The effects of the loss of tax revenue are evident everywhere today.

Particularly at the state level, where capitols from Albany to Austin are running huge deficits, government officials have been highlighting their deteriorating tax bases. Much of that ire has been directed toward the global accounting firms, who have obviously made themselves an easy target because of the deterioration of their core product, the audit.

Now that it is apparent just how egregiously the big accounting firms let lucrative consulting services dominate the resources and attention of their best partners in the 1990s, the gaze of regulators and Congress has turned to tax services.
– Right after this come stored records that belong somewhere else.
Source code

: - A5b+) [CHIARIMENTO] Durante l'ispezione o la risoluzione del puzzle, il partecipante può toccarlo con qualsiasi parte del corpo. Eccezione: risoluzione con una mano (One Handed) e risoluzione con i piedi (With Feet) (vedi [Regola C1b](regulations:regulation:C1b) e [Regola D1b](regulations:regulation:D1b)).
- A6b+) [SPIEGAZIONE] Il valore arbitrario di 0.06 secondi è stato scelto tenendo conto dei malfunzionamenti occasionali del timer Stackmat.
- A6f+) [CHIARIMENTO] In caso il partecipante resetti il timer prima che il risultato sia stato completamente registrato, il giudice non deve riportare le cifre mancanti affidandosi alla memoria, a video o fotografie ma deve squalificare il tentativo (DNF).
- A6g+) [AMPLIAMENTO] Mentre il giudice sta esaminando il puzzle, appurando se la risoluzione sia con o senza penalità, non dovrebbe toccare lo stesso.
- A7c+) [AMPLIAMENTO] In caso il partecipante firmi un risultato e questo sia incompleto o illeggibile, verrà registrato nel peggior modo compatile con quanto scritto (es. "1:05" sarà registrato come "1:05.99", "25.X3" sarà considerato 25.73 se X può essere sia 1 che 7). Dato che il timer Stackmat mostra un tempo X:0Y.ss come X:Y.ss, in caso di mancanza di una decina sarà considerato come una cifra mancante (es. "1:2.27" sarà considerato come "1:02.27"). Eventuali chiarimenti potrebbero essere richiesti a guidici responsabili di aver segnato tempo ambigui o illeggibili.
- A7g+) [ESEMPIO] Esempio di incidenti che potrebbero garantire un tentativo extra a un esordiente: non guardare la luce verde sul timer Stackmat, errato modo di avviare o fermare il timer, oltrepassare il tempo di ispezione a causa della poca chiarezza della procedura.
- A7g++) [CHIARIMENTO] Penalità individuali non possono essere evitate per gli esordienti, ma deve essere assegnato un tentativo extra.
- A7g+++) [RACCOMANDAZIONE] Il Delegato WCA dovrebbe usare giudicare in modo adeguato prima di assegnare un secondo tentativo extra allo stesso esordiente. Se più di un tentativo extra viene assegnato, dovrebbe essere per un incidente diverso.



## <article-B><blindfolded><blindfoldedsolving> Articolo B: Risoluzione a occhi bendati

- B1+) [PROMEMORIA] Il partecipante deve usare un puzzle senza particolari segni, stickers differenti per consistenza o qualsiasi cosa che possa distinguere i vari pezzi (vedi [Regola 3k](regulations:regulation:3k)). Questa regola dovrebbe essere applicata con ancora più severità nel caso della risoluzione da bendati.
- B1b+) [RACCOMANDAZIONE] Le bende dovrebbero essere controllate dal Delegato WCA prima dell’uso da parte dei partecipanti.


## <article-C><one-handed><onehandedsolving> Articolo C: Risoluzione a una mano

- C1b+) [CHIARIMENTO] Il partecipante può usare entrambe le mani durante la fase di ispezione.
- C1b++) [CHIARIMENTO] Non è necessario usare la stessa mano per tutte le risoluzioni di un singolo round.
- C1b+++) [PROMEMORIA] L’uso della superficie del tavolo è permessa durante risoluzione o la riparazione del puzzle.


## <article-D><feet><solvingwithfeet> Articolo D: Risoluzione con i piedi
Right now it’s an open question as to whether the PCAOB will see these services for what they truly are: consulting services that, if performed for an audit client, can cause an enormous conflict of interest.

After all, how is the lead partner on an audit engagement supposed to call a management team to task on its lax financial statements if what she’s really concerned about is her firm’s multi-million dollar tax project that dramatically reduces the reported revenues on those very same financial statements?

The PCAOB must consider two questions as it grapples with the tax service issue: do the most aggressive of these cutting-edge tax shelters, even if deemed legal by Congress, really produce a fair result in terms of the public good? In the event PCAOB answers this question with a “Yes,” it then must consider classifying these tax services in the same family of consulting services that were barred by Sarbanes-Oxley.

Back in 2000, the global accounting firms successfully convinced Arthur Levitt that tax work was integral to doing a good audit. But in the wake of Enron, WorldCom, Global Crossing, Tyco, Ahold and HealthSouth, this line of reasoning has been completely fallen into disrepute.

The keys to performing a rigorous audit are integrity, professional skepticism, and good auditing standards applied intelligently — not extraneous information gathered from consulting or tax projects.

It’s instructive to remember that Enron had not paid any federal corporate income tax for several years before its bankruptcy.

If an accounting firm has provided tax services so aggressively that its client reports no taxable income, that circumstance might be a good indication that other shenanigans are going on at the company as well.